__Material erkunden__
[1] Im letzten Satz des Textes über das gezeichnete Vereinslogo wird der bevorstehende Wahnsinn beschrieben. Zähle alles auf, woraus er dort besteht.
[2] Schreib den Text über das gezeichnete Vereinslogo nach seinem letzten Satz weiter.

__Vorliegender Text__
•••
Der damalige Bandenchef verfügte alsbald, das Logo unseres Herzensvereins mit Buntstiften auf ein A3-Blatt zu zeichnen. Weil er selbst der begabteste im Umgang mit den Stiften war, übernahm er dies – mir wurde eine weniger kreative denn stumpfsinnige Arbeit zuteil: Preisbestimmung. Stumpfsinnig deshalb, weil das angestrebte Kunstwerk ohnehin mit keinem Geld der Welt zu bezahlen gewesen wäre. Ich verbrachte die letzte Stunde des Tages – Sachunterricht, wenn ich mich recht erinnere – also damit, kleine Neuner auf ein großes Blatt zu zeichnen. 999 Millionenfantastilliarden Schilling – keine Ahnung. Retrospektiv wollte man mich offenbar einfach beschäftigen und ruhig halten, damit ich mich als minder begabter Zeichner und noch weniger talentierter Fußballer einfach nicht einmischte – Kinder können grausam sein. Das gelang. Ausdauernd kritzelte ich mit der Lupe kaum lesbare Ziffern auf ein Blatt – ein Warnzeichen meines bevorstehenden Wahnsinns der tausenden Kilometer für einen österreichischen Bundesligisten, der tausenden Euro, die ich für diese Leidenschaft schon ausgegeben habe und die unzähligen Stunden, in denen ich vermeintlich Sinnvolleres hätte tun können.
•••
(Gespeicherte Dateneinträge)
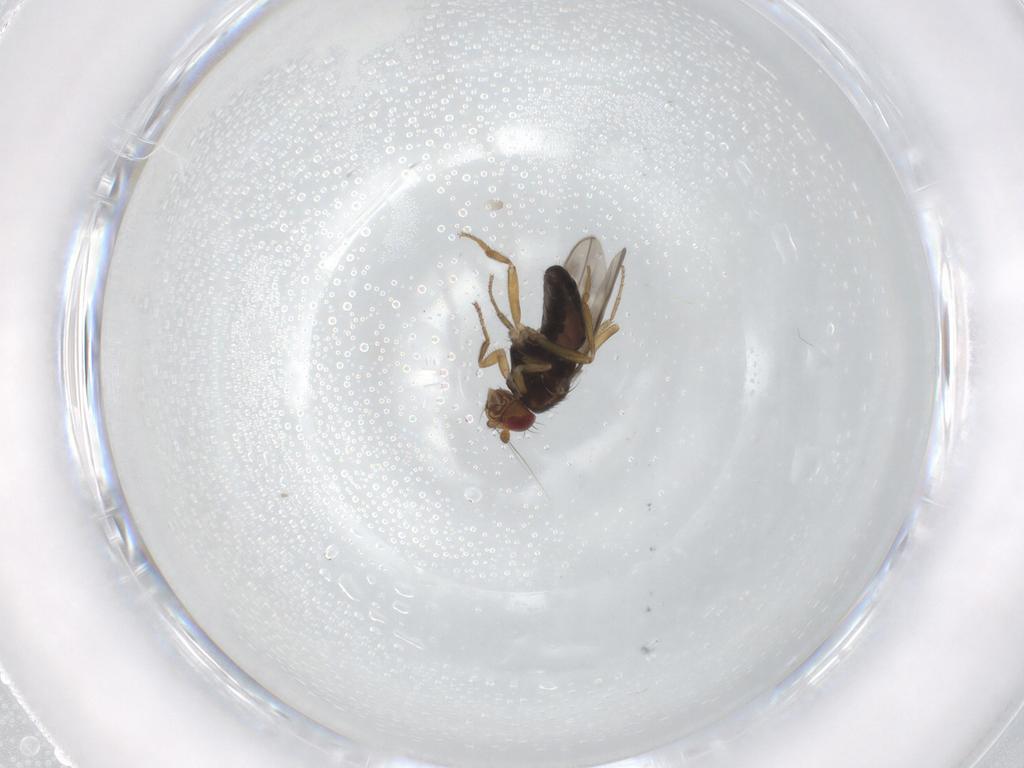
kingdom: Animalia
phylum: Arthropoda
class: Insecta
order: Diptera
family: Sphaeroceridae
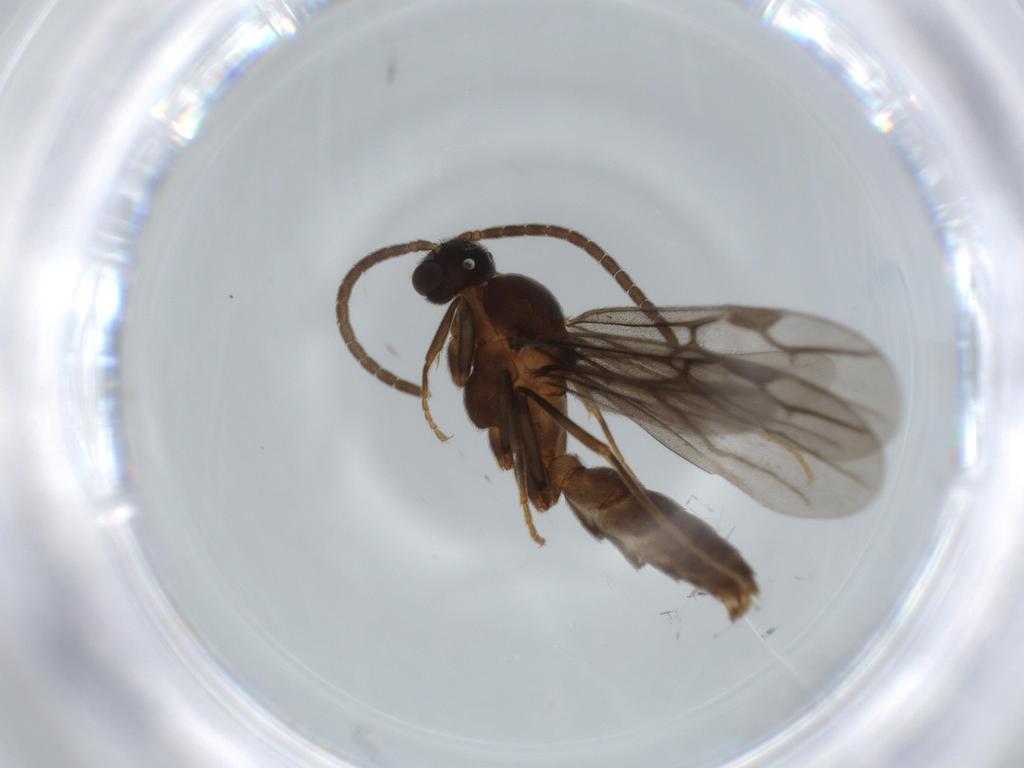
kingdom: Animalia
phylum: Arthropoda
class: Insecta
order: Hymenoptera
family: Formicidae
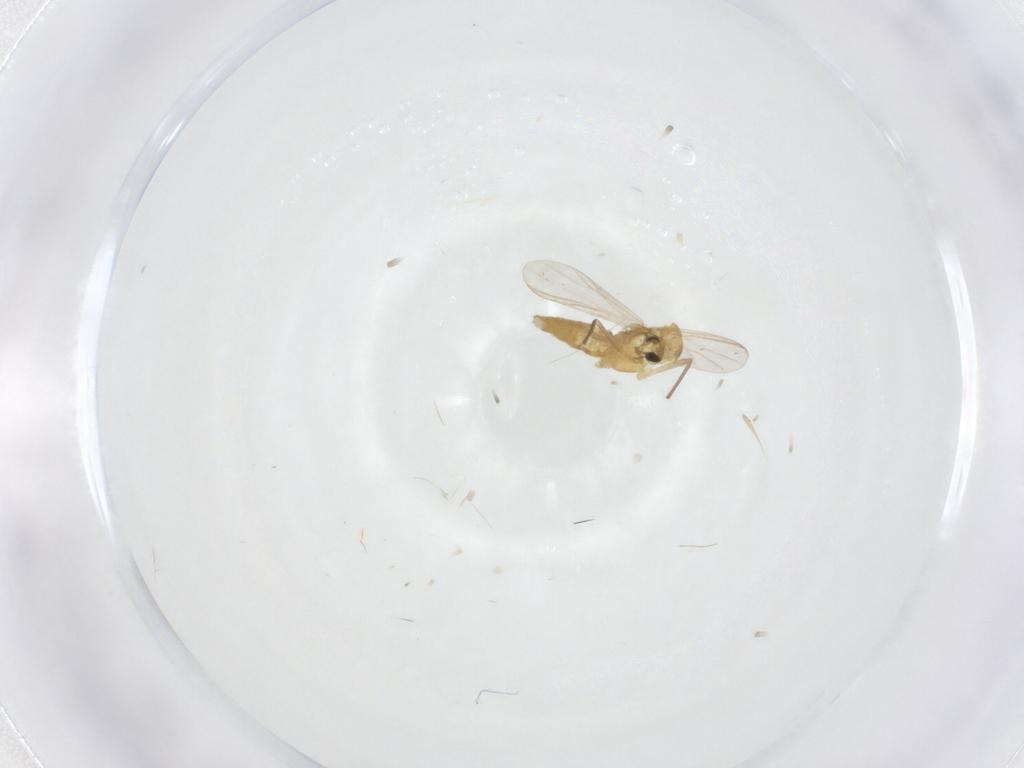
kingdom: Animalia
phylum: Arthropoda
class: Insecta
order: Diptera
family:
•••
__Nummerierte Antworten__
[1]
- die tausenden Kilometer für einen österreichischen Bundesligisten
- die tausenden Euro, die für diese Leidenschaft schon ausgegeben wurden
- die unzähligen Stunden, in denen vermeintlich Sinnvolleres hätte getan werden können

[2]
(c) Johann Dietrich – Einer meiner Helden!

Der Tag war gekommen, die großen Idole waren da. Wie eine Gruppe von Statuen aus den Händen Michelangelos, jedoch vollständig bekleidet, erschienen sie. Ein ständiger Lichtstrahl von oben schien sie zu begleiten – orchestrale Hymnen in den Ohren. Ivica Vastic, Hannes Reinmayr und Mario Haas. Sonst die „Pappulatur“ (Dialektwort für Mundwerk) ständig offen, kam mir in diesen prägenden Minuten meiner Kindheit kein Ton aus. Zu groß war die Ehrfurcht, zu groß die Angst, etwas Dummes zu sagen. Im Nachhinein betrachtet eine Eselei, aber welches Kind weiß schon, dass ihm alles immer verziehen und schon gar nichts, was es sagt, auf die Goldwage gelegt wird. Der Tisch, vorne auf der Bühne aufgestellt, wurde zu einem Altar meines Fan-Daseins, meiner einzigen Religion. (An dieser Stelle möchte ich meiner damaligen Religionslehrerin einen lieben Gruß zukommen lassen, sie hat gelehrt, nicht missioniert!)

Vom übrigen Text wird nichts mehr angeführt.